Questions to answer:
**A.** Answer these questions using the cgroup patch email:
(i) What value written to the clear_refs pseudo-file resets the peak RSS?
(ii) Which two pseudo-files will reset the high watermark on any write after this change?
(iii) How many files does the patch change, and how many insertions and deletions does it make?
**B.** Continue the cgroup patch email from its last line onward.
==== Given text ====
Re: [PATCH] mm, memcg: cg2 memory{.swap,}.peak write handlers

[Date Prev][Date Next][Thread Prev][Thread Next][Date Index][Thread Index]

 



[Fixing Shakeel's email address (I didn't notice it changed when
comparing my previous "git send-email" commandline and
get_mainainer.pl output)]

On Mon, Jul 15, 2024 at 4:42 PM David Finkel <davidf@xxxxxxxxx> wrote:
>
> Note: this is a simple rebase of a patch I sent a few months ago,
> which received two acks before the thread petered out:
> https://www.spinics.net/lists/cgroups/msg40602.html
>
> Thanks,
>
> On Mon, Jul 15, 2024 at 4:38 PM David Finkel <davidf@xxxxxxxxx> wrote:
> >
> > Other mechanisms for querying the peak memory usage of either a process
> > or v1 memory cgroup allow for resetting the high watermark. Restore
> > parity with those mechanisms.
> >
> > For example:
> >  - Any write to memory.max_usage_in_bytes in a cgroup v1 mount resets
> >    the high watermark.
> >  - writing "5" to the clear_refs pseudo-file in a processes's proc
> >    directory resets the peak RSS.
> >
> > This change copies the cgroup v1 behavior so any write to the
> > memory.peak and memory.swap.peak pseudo-files reset the high watermark
> > to the current usage.
> >
> > This behavior is particularly useful for work scheduling systems that
> > need to track memory usage of worker processes/cgroups per-work-item.
> > Since memory can't be squeezed like CPU can (the OOM-killer has
> > opinions), these systems need to track the peak memory usage to compute
> > system/container fullness when binpacking workitems.
> >
> > Signed-off-by: David Finkel <davidf@xxxxxxxxx>
> > ---
> >  Documentation/admin-guide/cgroup-v2.rst       | 20 +++---
> >  mm/memcontrol.c                               | 23 ++++++
> >  .../selftests/cgroup/test_memcontrol.c        | 72 ++++++++++++++++---
> >  3 files changed, 99 insertions(+), 16 deletions(-)
> >
> > diff --git a/Documentation/admin-guide/cgroup-v2.rst b/Documentation/admin-guide/cgroup-v2.rst
> > index 8fbb0519d556..201d8e5d9f82 100644
> > --- a/Documentation/admin-guide/cgroup-v2.rst
> > +++ b/Documentation/admin-guide/cgroup-v2.rst
> > @@ -1322,11 +1322,13 @@ PAGE_SIZE multiple when read back.
> >         reclaim induced by memory.reclaim.
> >
> >    memory.peak
> > -       A read-only single value file which exists on non-root
> > -       cgroups.
==== Exercise data ====
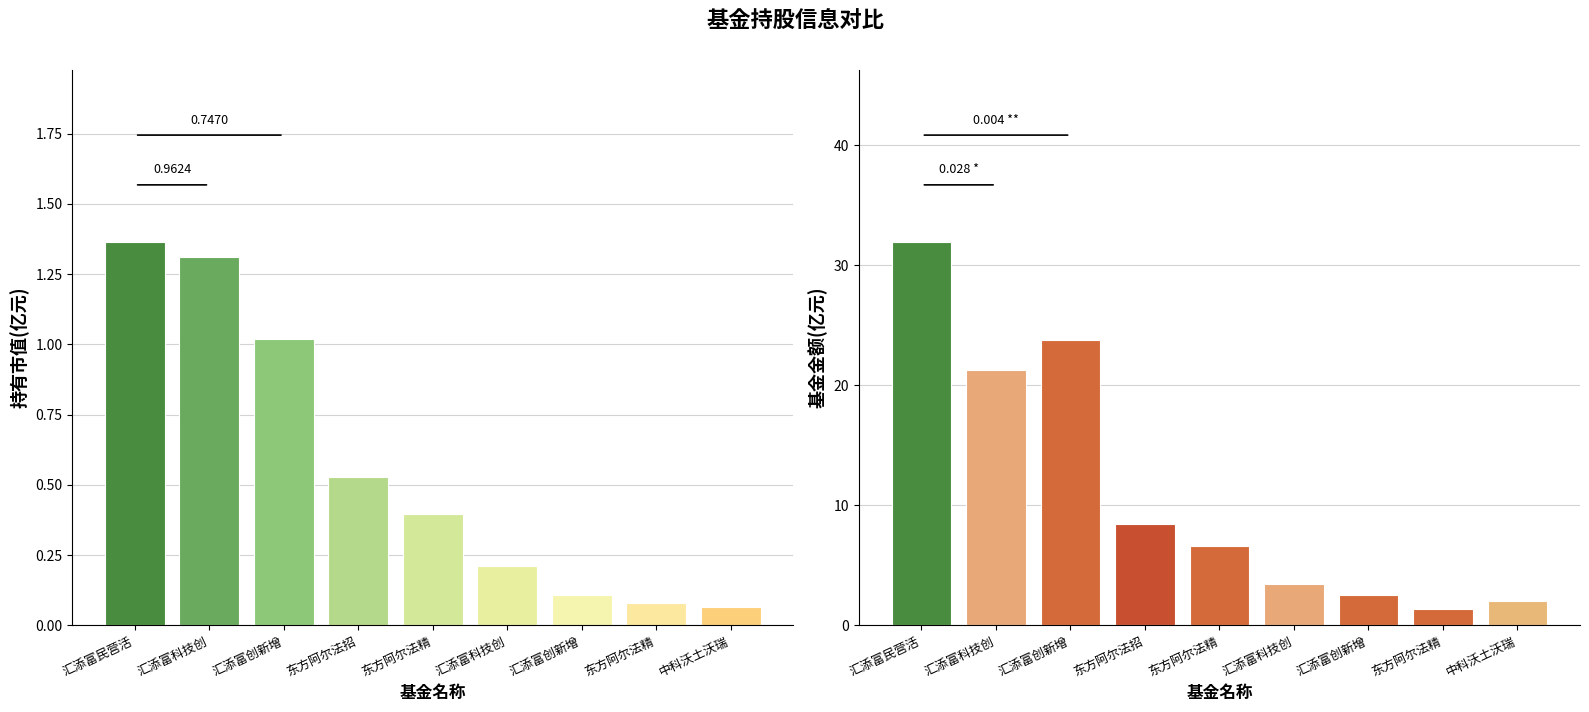

Which category has the highest value in the 持有市值(亿元) series?

汇添富民营活力混合A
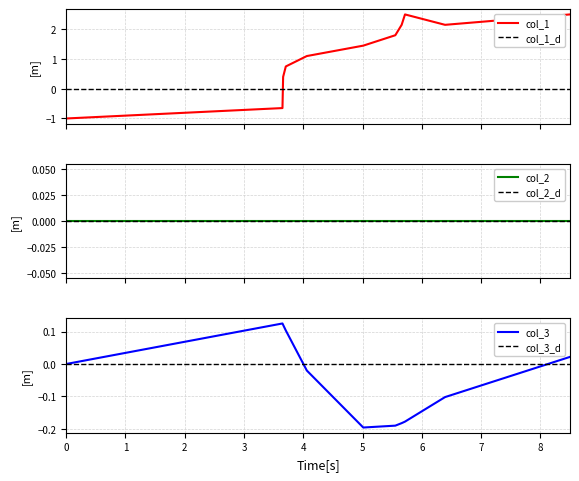

What is the maximum value shown in the chart?

2.5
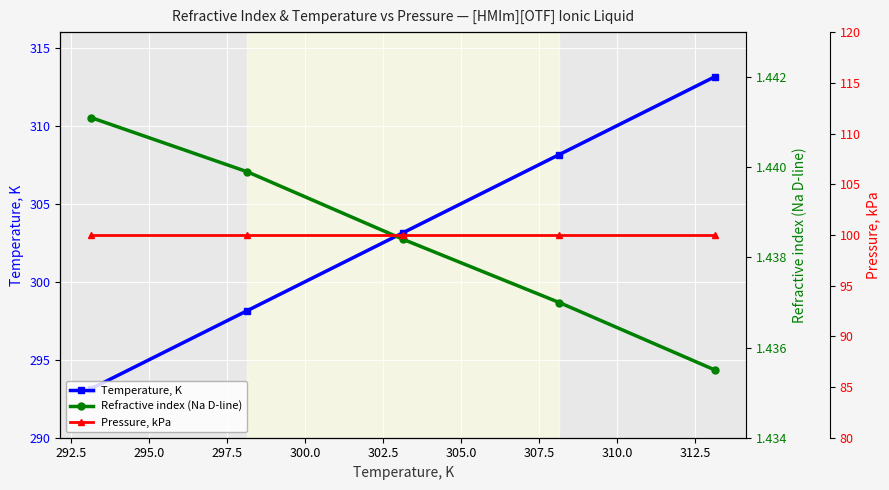

Rank the series by their maximum value, from highest to lowest.

Temperature, K, Pressure, kPa, Refractive index (Na D-line)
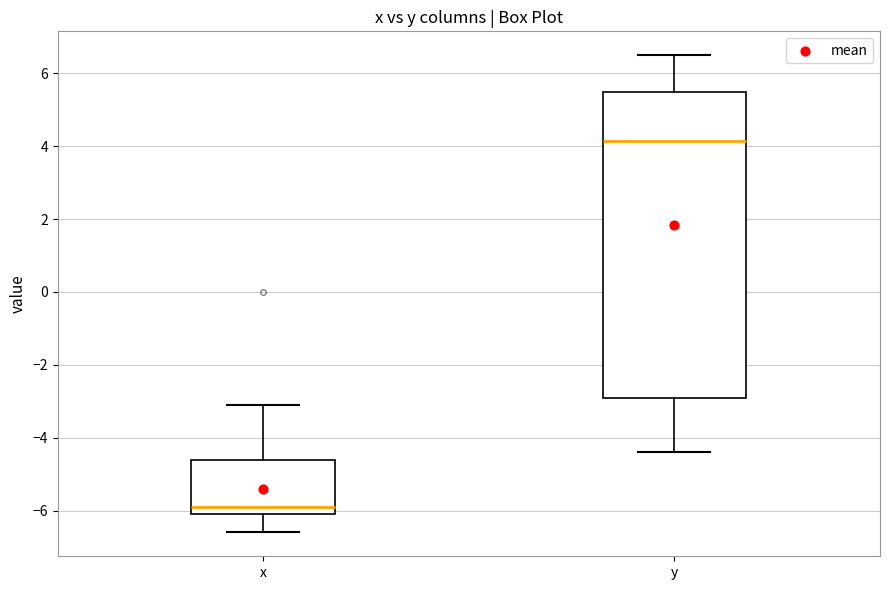

Reading left to right, transcribe this box plot: for each box, give where its median line is, the range the box spans, and where its two whiskers end, as read against the y-axis. The values are not printed on the chart, so give them approximately, as read against the axis.

x: median -5.8, box -6.0 to -4.6, whiskers -6.6 to -3.0
y: median 4.2, box -2.8 to 5.6, whiskers -4.4 to 6.6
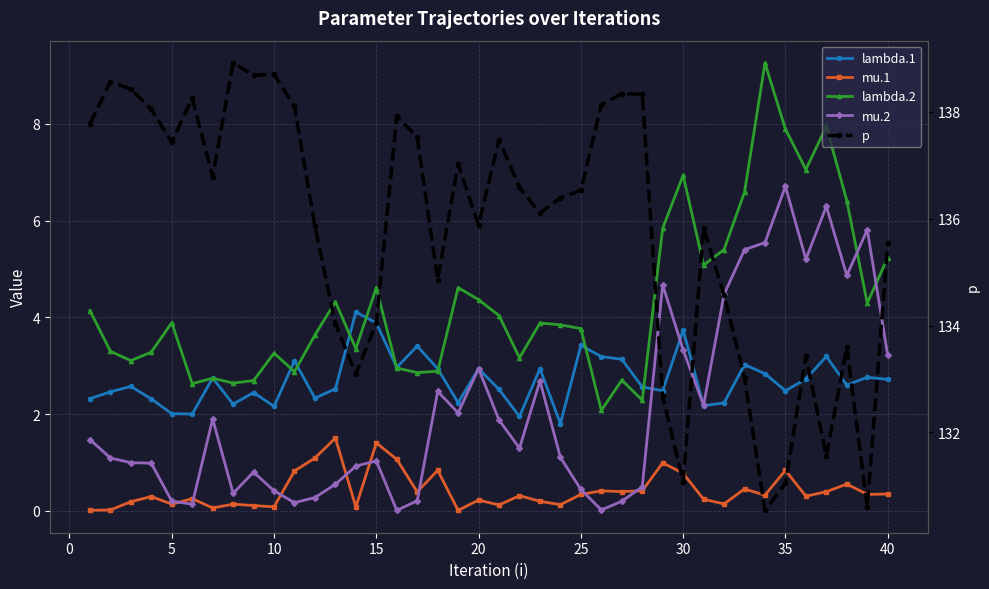

True or false: lambda.2 and p cross at least once.

False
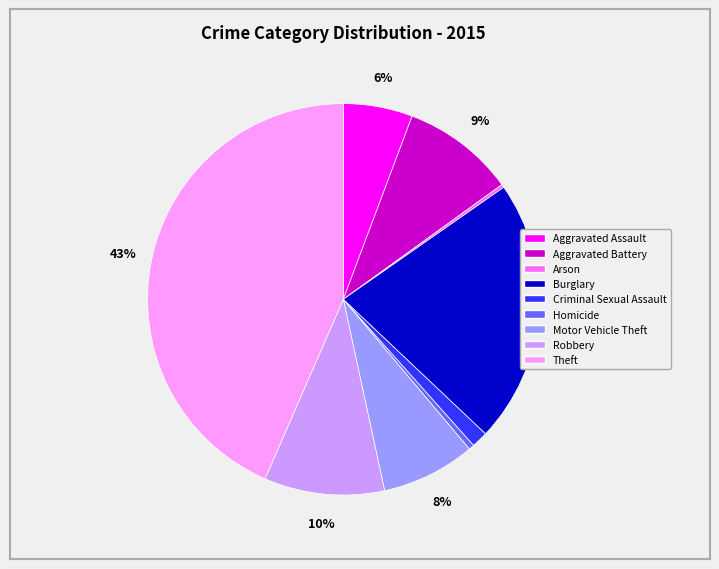

To the nearest percent, what percentage of the pie is Aggravated Battery?

9%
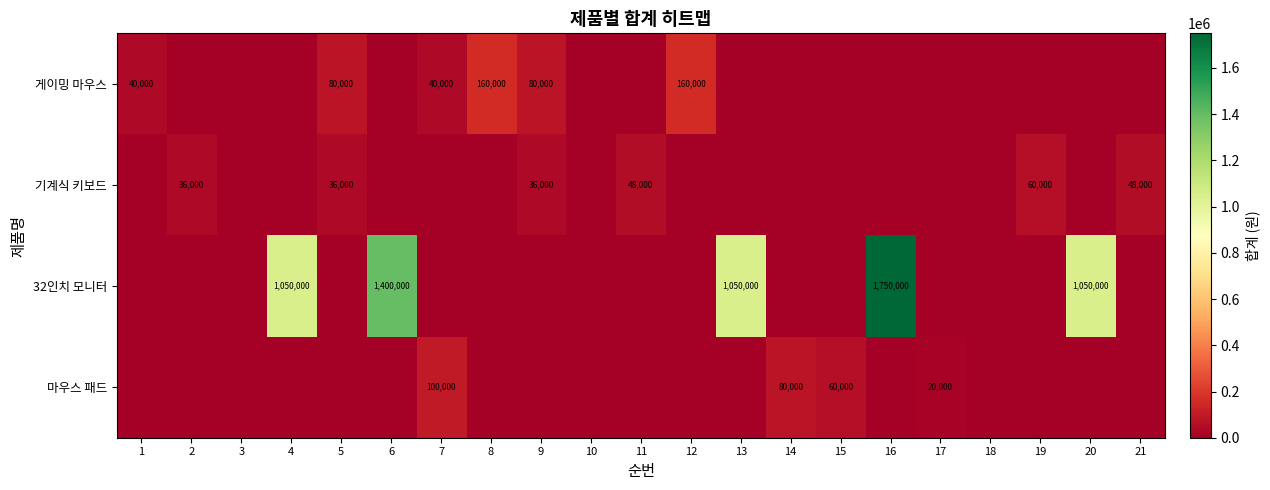

At which category does the chart reach its peak across all series?

16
====
Solved tasks:
**A.**
(i) "5"
(ii) memory.peak and memory.swap.peak
(iii) 3 files, with 99 insertions and 16 deletions

**B.**
> > +       A read-write single value file which exists on non-root cgroups.
> > +
> > +       The max memory usage recorded for the cgroup and its descendants since
> > +       either the creation of the cgroup or the most recent reset.
> >
> > -       The max memory usage recorded for the cgroup and its
> > -       descendants since the creation of the cgroup.
> > +       Any non-empty write to this file resets it to the current memory usage.
> > +       All content written is completely ignored.
> >
> >    memory.oom.group
> >         A read-write single value file which exists on non-root
> > @@ -1652,11 +1654,13 @@ PAGE_SIZE multiple when read back.
> >         Healthy workloads are not expected to reach this limit.
> >
> >    memory.swap.peak
> > -       A read-only single value file which exists on non-root
> > -       cgroups.
> > +       A read-write single value file which exists on non-root cgroups.
> > +
> > +       The max swap usage recorded for the cgroup and its descendants since
> > +       the creation of the cgroup or the most recent reset.
> >
> > -       The max swap usage recorded for the cgroup and its
> > -       descendants since the creation of the cgroup.
> > +       Any non-empty write to this file resets it to the current swap usage.
> > +       All content written is completely ignored.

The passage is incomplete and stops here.